[WHAT THIS TASK INVOLVES] All lines from the one bearing "Identify the document" through the end of the data below must be printed exactly as they stand, with pictures removed.

[INPUT DATA]
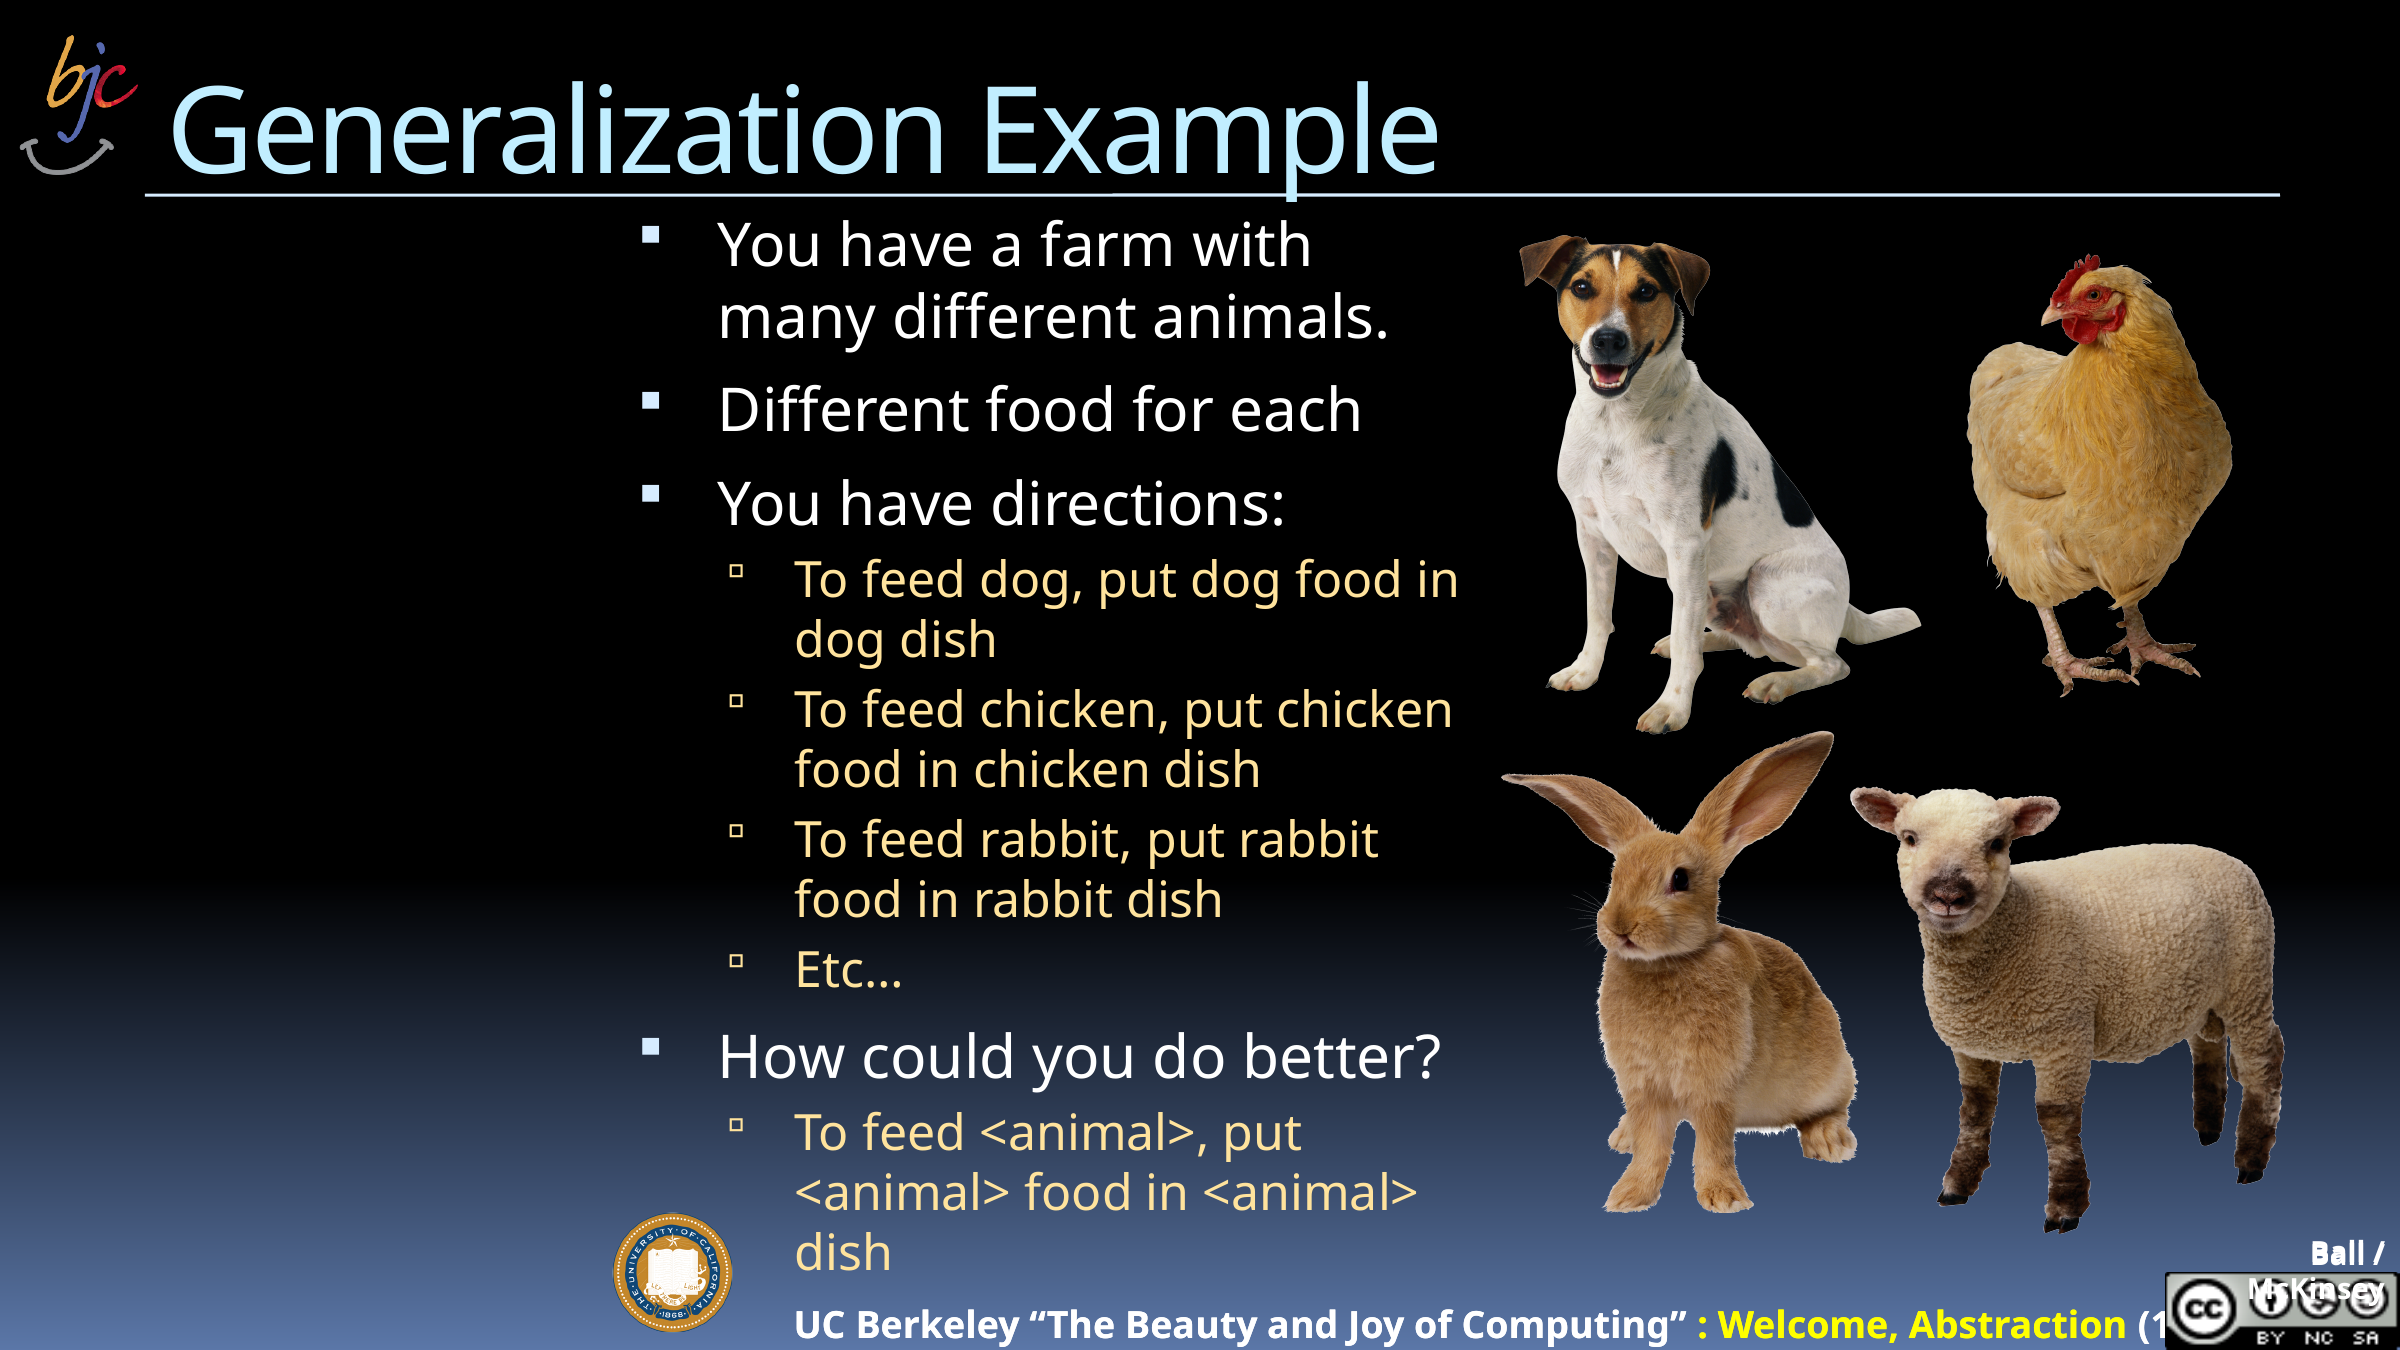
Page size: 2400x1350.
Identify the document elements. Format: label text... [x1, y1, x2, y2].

title Generalization Example [144, 41, 2288, 192]
picture [1846, 781, 2288, 1238]
picture [1962, 249, 2238, 702]
picture [1511, 230, 1929, 738]
picture [2165, 1272, 2400, 1350]
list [1499, 730, 1861, 1213]
list You have a farm with many different animals. Different food for each You have directions: To feed dog, put dog food in dog dish To feed chicken, put chicken food in chicken dish To feed rabbit, put rabbit food in rabbit dish Etc… How could you do better? To feed <animal>, put <animal> food in <animal> dish [599, 194, 1501, 1240]
picture [19, 35, 138, 175]
picture [612, 1240, 733, 1333]
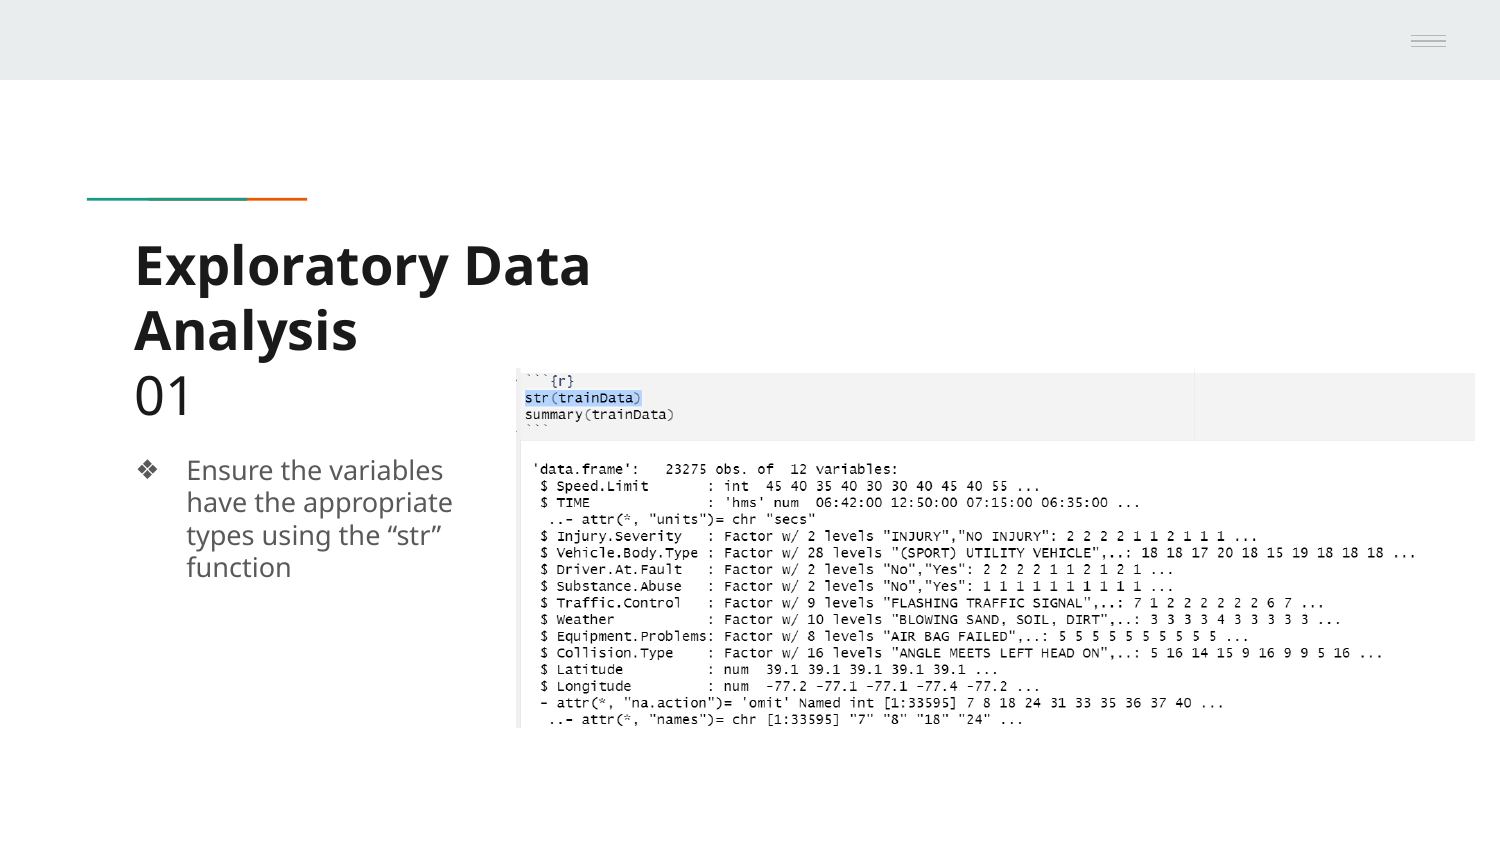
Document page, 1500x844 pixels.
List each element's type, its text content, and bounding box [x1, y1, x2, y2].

text_box Ensure the variables have the appropriate types using the “str” function [96, 438, 492, 599]
title Exploratory Data Analysis 01 [119, 216, 759, 386]
picture [516, 368, 1476, 728]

[ANSWER SPACE]
Identify the document elements. Format: label text... [x1, y1, x2, y2].

title Generalization Example [144, 41, 2288, 192]
picture [1846, 781, 2288, 1238]
picture [1962, 249, 2238, 702]
picture [1511, 230, 1929, 738]
picture [2165, 1272, 2400, 1350]
list [1499, 730, 1861, 1213]
list You have a farm with many different animals. Different food for each You have directions: To feed dog, put dog food in dog dish To feed chicken, put chicken food in chicken dish To feed rabbit, put rabbit food in rabbit dish Etc… How could you do better? To feed <animal>, put <animal> food in <animal> dish [599, 194, 1501, 1240]
picture [19, 35, 138, 175]
picture [612, 1240, 733, 1333]
Document page, 1500x844 pixels.
List each element's type, its text content, and bounding box [x1, y1, x2, y2].

text_box Ensure the variables have the appropriate types using the “str” function [96, 438, 492, 599]
title Exploratory Data Analysis 01 [119, 216, 759, 386]
picture [516, 368, 1476, 728]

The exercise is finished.